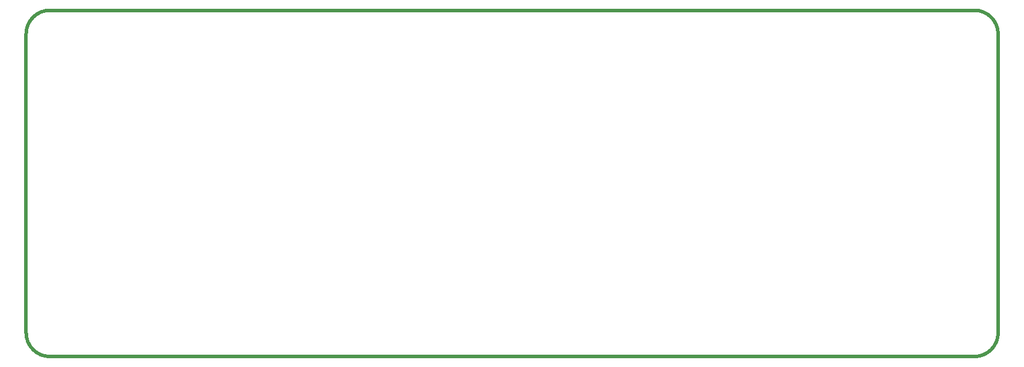
<source format=gm1>
G04*
G04 #@! TF.GenerationSoftware,Altium Limited,Altium Designer,22.11.1 (43)*
G04*
G04 Layer_Color=16711935*
%FSLAX44Y44*%
%MOMM*%
G71*
G04*
G04 #@! TF.SameCoordinates,096F9F2E-17F2-48AE-9279-630666160F90*
G04*
G04*
G04 #@! TF.FilePolarity,Positive*
G04*
G01*
G75*
%ADD15C,0.5000*%
D15*
X1365858D02*
G03*
X1400000Y34142I0J34142D01*
G01*
Y465858D02*
G03*
X1365858Y500000I-34142J0D01*
G01*
X34142D02*
G03*
X0Y465858I0J-34142D01*
G01*
Y34142D02*
G03*
X34142Y0I34142J0D01*
G01*
X1400000Y34142D02*
Y465858D01*
X34142Y500000D02*
X1365858D01*
X0Y34142D02*
Y465858D01*
X34142Y0D02*
X1365858D01*
M02*

</source>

______

## Instructions to follow
When you reach a picture in the records above, pass over it and transcribe the rest exactly.

## Response box
<source format=gm1>
G04*
G04 #@! TF.GenerationSoftware,Altium Limited,Altium Designer,22.11.1 (43)*
G04*
G04 Layer_Color=16711935*
%FSLAX44Y44*%
%MOMM*%
G71*
G04*
G04 #@! TF.SameCoordinates,096F9F2E-17F2-48AE-9279-630666160F90*
G04*
G04*
G04 #@! TF.FilePolarity,Positive*
G04*
G01*
G75*
%ADD15C,0.5000*%
D15*
X1365858D02*
G03*
X1400000Y34142I0J34142D01*
G01*
Y465858D02*
G03*
X1365858Y500000I-34142J0D01*
G01*
X34142D02*
G03*
X0Y465858I0J-34142D01*
G01*
Y34142D02*
G03*
X34142Y0I34142J0D01*
G01*
X1400000Y34142D02*
Y465858D01*
X34142Y500000D02*
X1365858D01*
X0Y34142D02*
Y465858D01*
X34142Y0D02*
X1365858D01*
M02*

</source>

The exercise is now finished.